Doctors told her parents Carol and Andrew, 43, that if she hadn’t suffered the attack the two-inch tumour would have remained undetected and could have killed her.

Charli had an eight-and-a-half hour emergency operation to remove the growth – with no guarantee of survival – and is now on the road to recovery.

She said yesterday (Fri): ” I just thought ’15-year-olds don’t have strokes’. It was horrible but it’s the best thing that has ever happened to me.

“I can’t really remember the stroke but I remember being scared and shouting.

“I had pins and needles in my arm, then it spread to my leg, then my face, then I couldn’t feel my tongue.

“When the doctor told me the worst possible scenario would be a brain tumour, I didn’t take it in. I didn’t think it was a possibility.”

Mum Carol, 47, said: “It was a nightmare. You think that these things happen to somebody else, you never think that it could happen to you.

“The type of tumour that Charli had – haemangioblastoma ([corr] – was uncommon and usually forms on the kidneys or the liver so doctors were baffled to find it on the brain.

“They’d never seen it there before.

“They told us that if it wasn’t for the stroke then it wouldn’t have been detected.”

Charli’s health problems started in October 2010 when she was just 13.

She was taken to the family doctor near her home in Bonnyrigg, Midlothian, complaining of a loss of appetite and a lack of energy and was diagnosed with glandular fever.

But her condition deteriorated and her weight dropped dramatically.

The Lasswade High School pupil was constantly tired and had to give up playing football as training sessions became too much.

Charli tearfully recalled: “It was gradual. It started off with me not wanting to eat breakfast then I wouldn’t want to eat lunch and then I wouldn’t want to eat anything on a daily basis.

“I didn’t want to do anything, I didn’t want to go anywhere and I didn’t want to see anyone. I didn’t feel well enough to go out. It was horrible.

“I just got thinner and thinner. I used to get teased every day and I didn’t want to get changed for P.E. because people looked at me funny.
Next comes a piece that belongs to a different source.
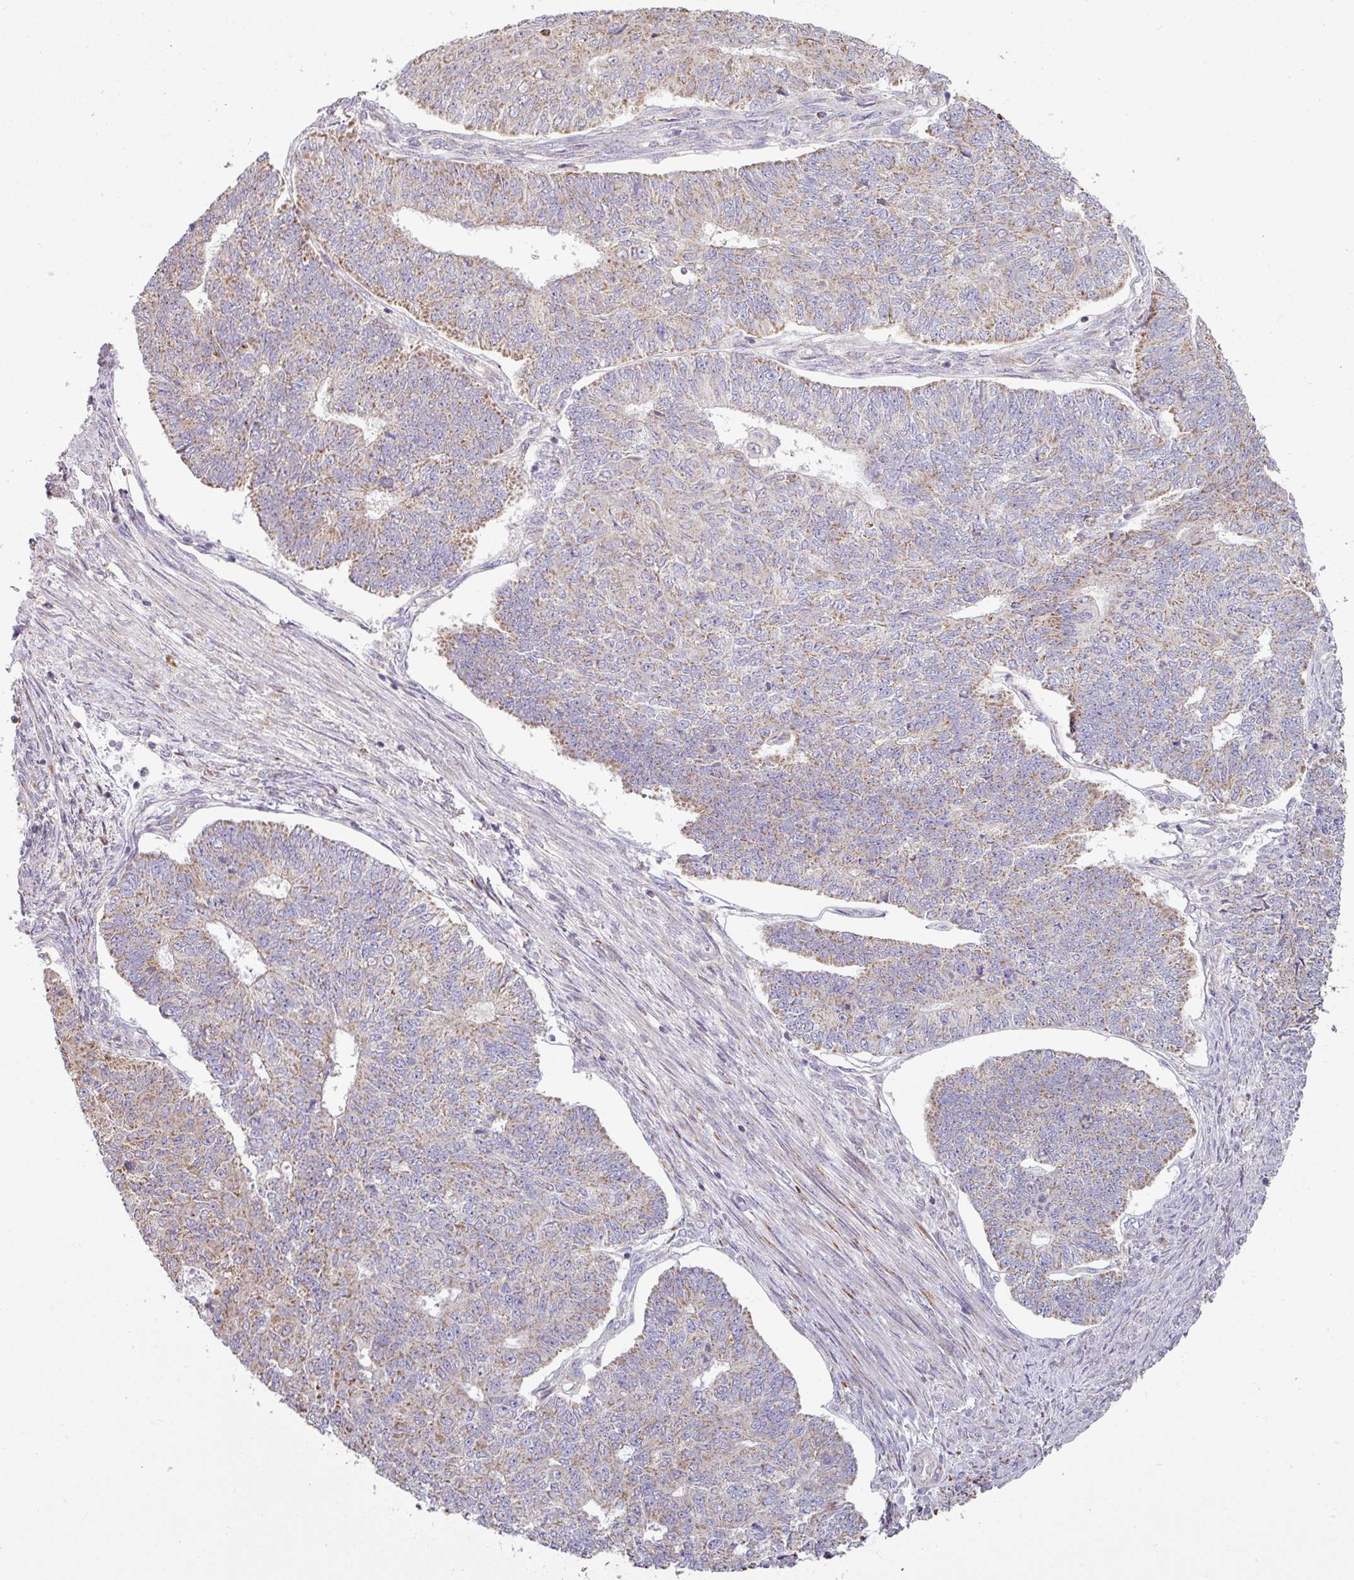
{"staining": {"intensity": "weak", "quantity": ">75%", "location": "cytoplasmic/membranous"}, "tissue": "endometrial cancer", "cell_type": "Tumor cells", "image_type": "cancer", "snomed": [{"axis": "morphology", "description": "Adenocarcinoma, NOS"}, {"axis": "topography", "description": "Endometrium"}], "caption": "Human endometrial cancer stained for a protein (brown) displays weak cytoplasmic/membranous positive expression in approximately >75% of tumor cells.", "gene": "LRRC9", "patient": {"sex": "female", "age": 32}}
“I was sick of people telling me that I had an eating disorder and that I had an issue with food.”

The real cause of Charli’s condition only emerged after her stroke last September when an MRI scan revealed a benign two-inch tumour growing upwards towards her skull.

She has since gained over two stone in weight, rediscovered her appetite and is attending school a few days per week.

Carol, a security officer at Edinburgh University, said: “People need to be aware that just because kids are young doesn’t mean that they want to look like size-zero models.

“The stigma of kids not eating because they want to be thin and like models is not always the case.

“Looking back I feel relieved. As a mother I’m delighted that she is back with all her friends and doing what she has wanted to do for the past two years.

“Our life has changed as a family and we take every day as it comes. I know it can only get better now.”

Around 4,300 benign tumours of the central nervous system are diagnosed each year in the UK but of these only two in 100 are haemangioblastomas.

Martin Ledwick, head information nurse at Cancer Research UK, said: “It’s important that any symptoms in children are taken seriously and any unexplained symptoms should be investigated if they persist.

“But the signs of brain tumours can be quite vague and hard to identify and most GPs and A&E departments will hardly ever see a case.”